To the outside world, it sometimes looked like I was being handed my success. Some of my peers who worked in other industries would talk about how they had to earn their positions and accomplishments, and they would suggest I was riding my parents’ coattails to get ahead in my career. I questioned it myself sometimes when clients would ask, “You’re Jim and Vicki’s son, aren’t you?”
Sometimes you have to block out the noise. The truth is I was lucky to have been raised in a hardworking real estate family, and I was eternally grateful for the opportunities it afforded me. I also reminded myself of my own commitment to excel in this industry, create my own niche, and help expand The Nellis Group. My parents may have started our team, but I was going to lead it into the future.
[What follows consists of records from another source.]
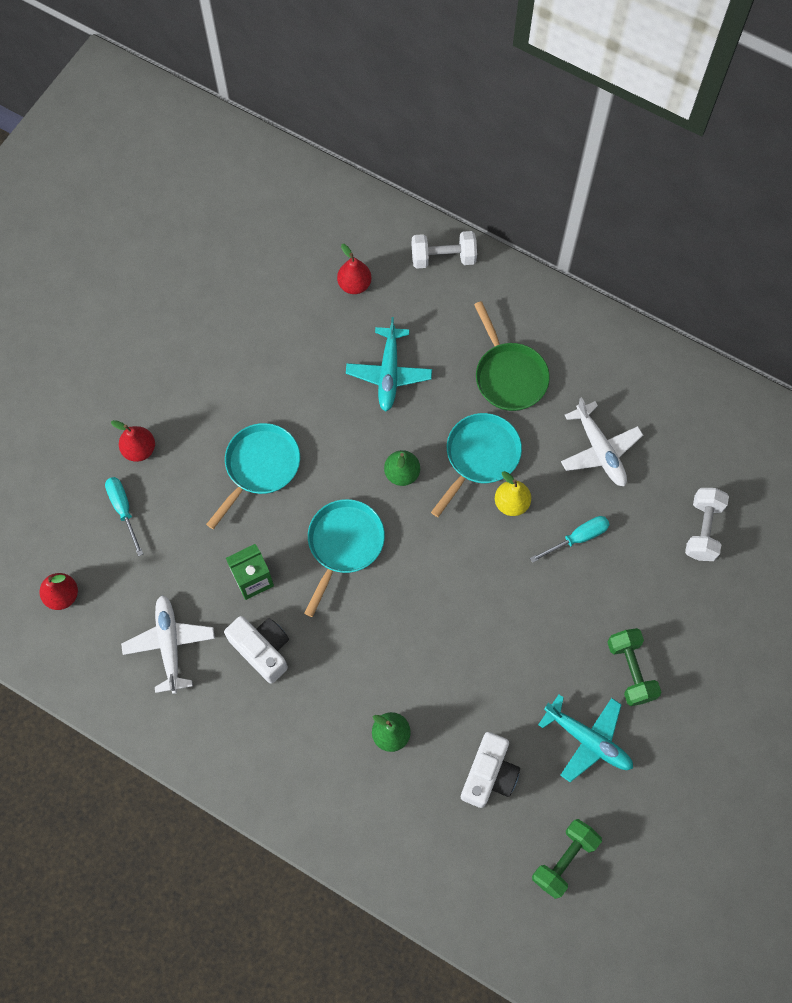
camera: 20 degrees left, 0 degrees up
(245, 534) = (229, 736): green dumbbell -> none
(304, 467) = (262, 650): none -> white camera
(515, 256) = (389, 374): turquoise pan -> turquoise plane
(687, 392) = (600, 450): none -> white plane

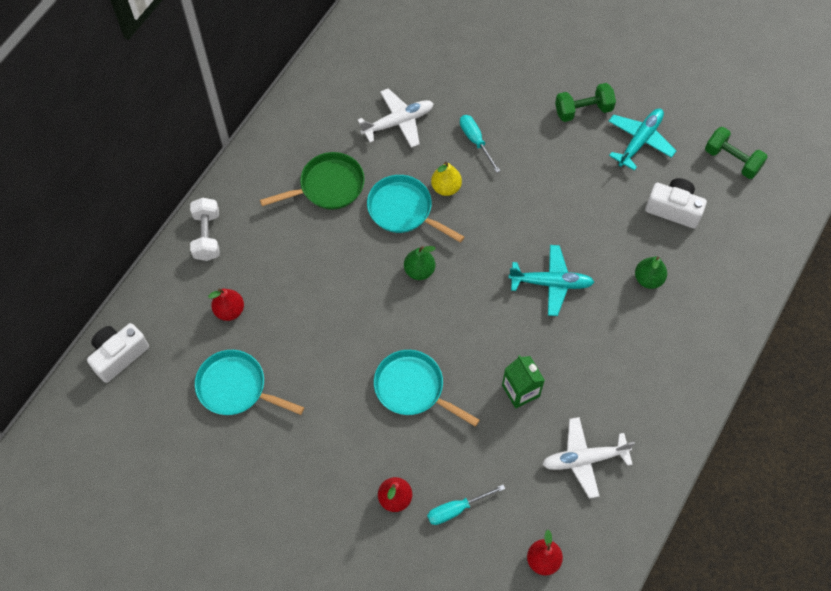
camera: 90 degrees left, 5 degrees down
(262, 650) = (584, 381): white camera -> white camera (119, 355)
(343, 545) = (486, 317): turquoise pan -> turquoise pan (236, 388)
(389, 374) = (322, 281): turquoise plane -> turquoise plane (551, 283)
(703, 529) = (466, 56): white dumbbell -> none

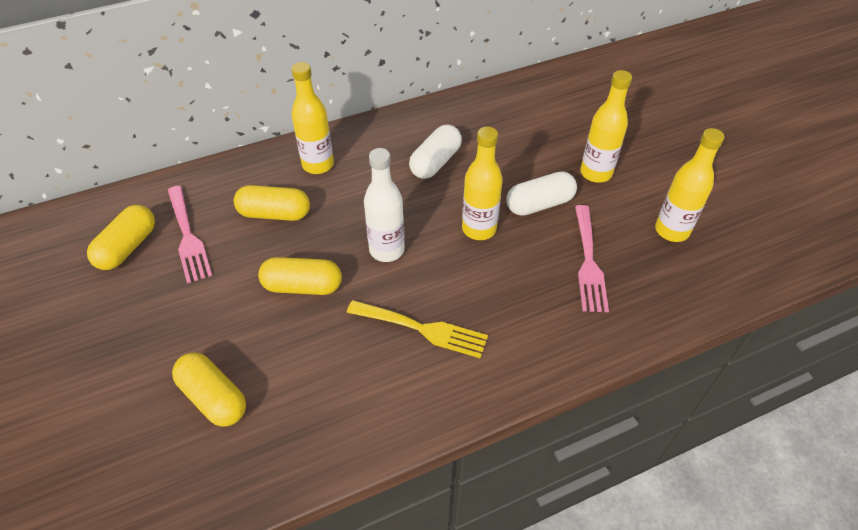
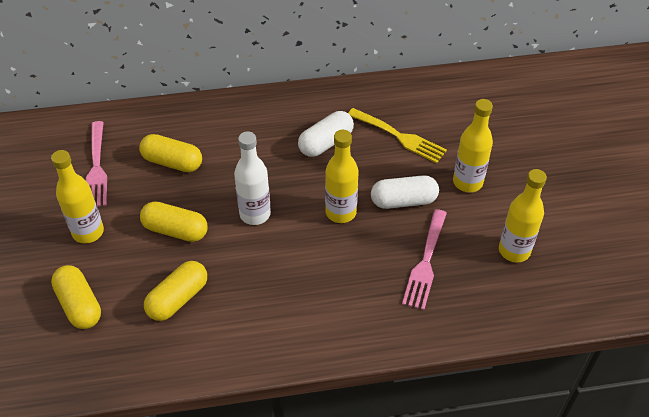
camera: 15 degrees right, 0 degrees up
(127, 247) = (47, 167): yellow capsule -> yellow capsule (178, 298)
(318, 165) = (222, 125): yellow bottle -> yellow bottle (88, 232)
(422, 329) = (261, 288): yellow fork -> yellow fork (400, 137)

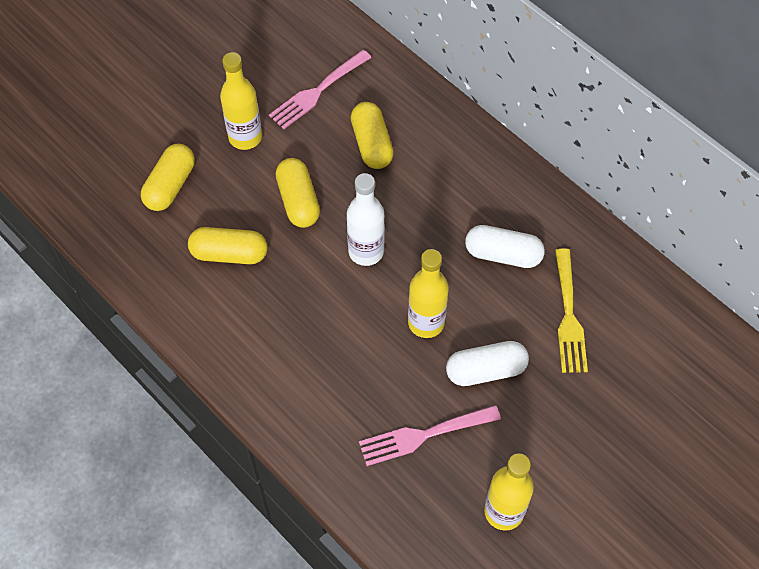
camera: 55 degrees right, 10 degrees up
(403, 201) = (485, 370): white capsule -> white capsule turned 60 degrees counterclockwise
(467, 182) = (560, 417): yellow bottle -> none

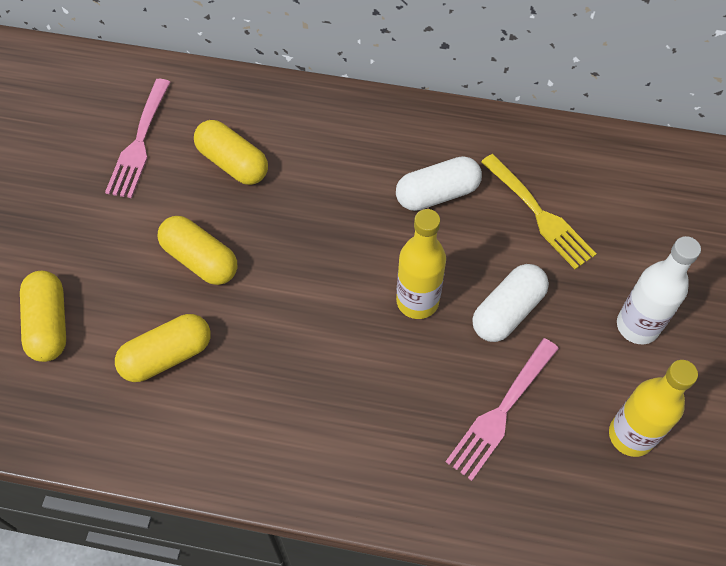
camera: 35 degrees left, 0 degrees up
(245, 137) = (96, 228): yellow bottle -> none
(366, 251) = (306, 268): white bottle -> white bottle (637, 326)

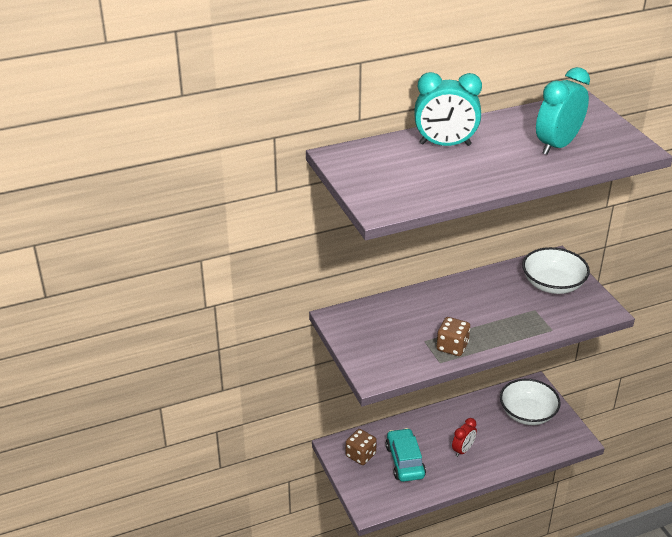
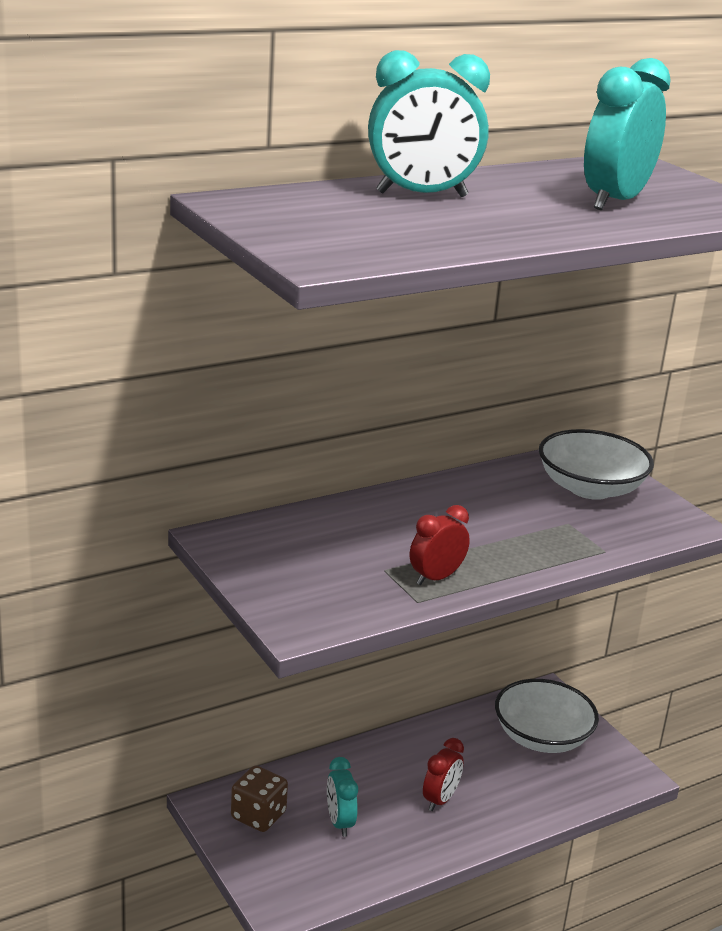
camera: 10 degrees left, 10 degrees down
(405, 461) = (339, 822): turquoise car -> turquoise clock
(452, 347) = (436, 578): brown dice -> red clock

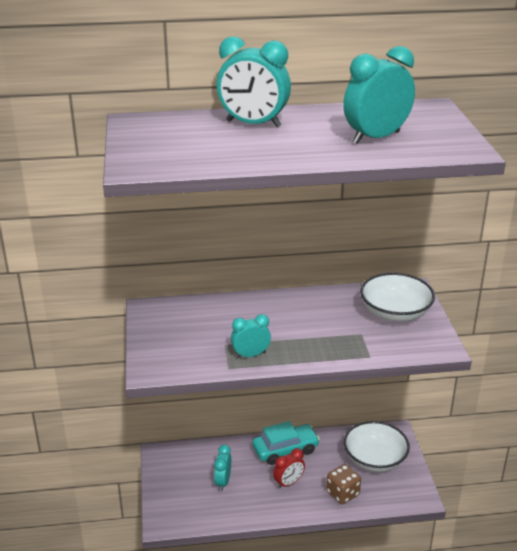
camera: 25 degrees right, 5 degrees up
(258, 815) = (181, 467): brown dice -> brown dice (342, 493)
(405, 753) = (285, 450): none -> turquoise car
(436, 578) = (250, 355): red clock -> turquoise clock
And I started doing that from the bottom of the totem pole. My first assignment was to handle the “junk leads” — which, in the 1990s, was the Internet leads, a new business channel at the time that none of our agents understood or wanted to learn. It gave me an opportunity to learn technology and customers’ buying patterns online. In two years, I made these leads a steady source of business for The Nellis Group, and every agent wanted to learn how to work them.
I realized that technology is where I could make my mark on our team — the area of expertise that The Nellis Group needed and that would set me apart as my own professional. I searched for mentors in the technology field who could further help me develop my ideas, and I brought their suggestions back to our team to figure out how to incorporate them into our business model. Part of what I learned inspired me to equip our agents with cutting-edge technology, eventually moving them all to work on the iPad 2, which is our process today.
My innovative expertise helped me lead the expansion of The Nellis Group from Virginia into Maryland and Washington, D.C., and today, I run the family business along with my sister, brother-in-law, father, and stepmother. My mother died years ago, but we have taught all our agents and staff to embrace the core values she originally formed.
I’ve found that being in a family business is sometimes a balancing act between using what you’ve been given and paving your own path forward. If your family has an honored name in the real estate space, there’s nothing wrong with leveraging it to get ahead. Just remember that your goal isn’t simply to work for the family business but to carry it to greater heights. You do that by creating a niche for yourself and taking logical steps to make it a source of business your family will come to rely on. Then, you will have made a name for yourself.